* [WHAT IS EXPECTED]: Whatever the records hold, copy it exactly and completely.

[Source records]
=== Begin Enclosure ===

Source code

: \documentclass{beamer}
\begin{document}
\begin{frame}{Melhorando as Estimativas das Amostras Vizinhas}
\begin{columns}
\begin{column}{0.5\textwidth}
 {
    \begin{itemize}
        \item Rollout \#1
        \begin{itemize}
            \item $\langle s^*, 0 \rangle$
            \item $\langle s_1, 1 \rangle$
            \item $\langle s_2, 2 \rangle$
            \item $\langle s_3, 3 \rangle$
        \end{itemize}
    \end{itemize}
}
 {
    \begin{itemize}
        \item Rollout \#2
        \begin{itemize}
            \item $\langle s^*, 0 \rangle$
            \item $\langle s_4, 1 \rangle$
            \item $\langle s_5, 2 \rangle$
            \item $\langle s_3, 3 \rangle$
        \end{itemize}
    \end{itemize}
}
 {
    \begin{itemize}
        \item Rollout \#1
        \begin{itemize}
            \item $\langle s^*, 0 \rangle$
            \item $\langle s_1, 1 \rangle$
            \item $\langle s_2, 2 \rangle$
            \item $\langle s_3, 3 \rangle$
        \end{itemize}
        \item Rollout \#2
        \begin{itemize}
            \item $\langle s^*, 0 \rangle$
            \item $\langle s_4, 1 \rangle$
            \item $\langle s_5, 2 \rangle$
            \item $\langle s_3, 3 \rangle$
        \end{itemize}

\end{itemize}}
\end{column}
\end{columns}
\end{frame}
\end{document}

=== End Enclosure ===

* [SOLUTION TO THIS PROBLEM]:
Source code

: \documentclass{beamer}
\begin{document}
\begin{frame}{Melhorando as Estimativas das Amostras Vizinhas}
\begin{columns}
\begin{column}{0.5\textwidth}
 {
    \begin{itemize}
        \item Rollout \#1
        \begin{itemize}
            \item $\langle s^*, 0 \rangle$
            \item $\langle s_1, 1 \rangle$
            \item $\langle s_2, 2 \rangle$
            \item $\langle s_3, 3 \rangle$
        \end{itemize}
    \end{itemize}
}
 {
    \begin{itemize}
        \item Rollout \#2
        \begin{itemize}
            \item $\langle s^*, 0 \rangle$
            \item $\langle s_4, 1 \rangle$
            \item $\langle s_5, 2 \rangle$
            \item $\langle s_3, 3 \rangle$
        \end{itemize}
    \end{itemize}
}
 {
    \begin{itemize}
        \item Rollout \#1
        \begin{itemize}
            \item $\langle s^*, 0 \rangle$
            \item $\langle s_1, 1 \rangle$
            \item $\langle s_2, 2 \rangle$
            \item $\langle s_3, 3 \rangle$
        \end{itemize}
        \item Rollout \#2
        \begin{itemize}
            \item $\langle s^*, 0 \rangle$
            \item $\langle s_4, 1 \rangle$
            \item $\langle s_5, 2 \rangle$
            \item $\langle s_3, 3 \rangle$
        \end{itemize}

\end{itemize}}
\end{column}
\end{columns}
\end{frame}
\end{document}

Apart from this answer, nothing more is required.